Specifically, the President of Issuers and Investors Alternative Dispute Resolution (IIADRI), Moses Igbrude affirmed that the interest rate must be retained at the current position to enable listed firms enhance profitability and increase investors access to the stock market.

“It is good and rewarding for investors that the market has achieved an average of 8 to 9 per cent rise despite the challenging operating environment.

“But my fear is that we are approaching an electioneering period which is always occasioned by high levels of insecurity and social unrest which may result in capital flight and apathy towards equities investment.

“To sustain this tempo of growth, companies should imbibe good corporate governance while the government implements right economic policies with a low interest rate regime to grow the economy.”

Managing Director, Morgan Capital Securities Limited, Rotimi Olubi categorically stated that electioneering, rate hikes, and capital controls by the monetary authorities are expected to impact negatively on the stock market in 2022.

He stated that corporate earnings of companies in the consumer goods and industrial sector are expected to be impacted by high input costs caused by rise in inflation and increased cost of capital if there is a hike in interest rate this year.

According to Olubi, interest income of financial services institutions such as banks are also expected to rise if interest rates increase as expected

He said any attempts by the Monetary Policy Committee (MPC) to raise interest rate to combat inflation as a result of the U.S decision to raise their interest rate would depress the equities market and cause Foreign Portfolio Investments (FPIs) to remain on the sidelines.

President of NewDimension Shareholders Association, Patrick Ajudua said the rally witnessed in the market currently is driven by investors’ repositioning on dividend paying stocks ahead of the 2021 full year earnings.

According to him, this is in addition to the low yield environment from government bond and treasury bills, which has spurred investors’ patronage to the equities market.

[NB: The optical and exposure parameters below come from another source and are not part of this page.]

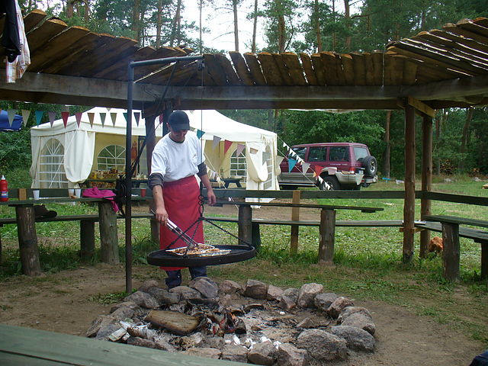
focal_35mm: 37
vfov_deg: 38.7
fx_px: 522
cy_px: 183
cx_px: 244
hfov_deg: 50.1
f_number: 2.8
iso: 80
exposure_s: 1/250
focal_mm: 6.1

However, he added that the tempo could be sustained if the government would understand that a vibrant capital market is key to sustainable economic growth and maintain a stable interest rate that would further allow more liquidity into the stock market.

“If the government will realise that the capital market is a way to economic sustainability and prosperity and ensure that economic policies are not made to discourage investors, more liquidity would definitely flow into the equities market to sustain the uptrend,” he said.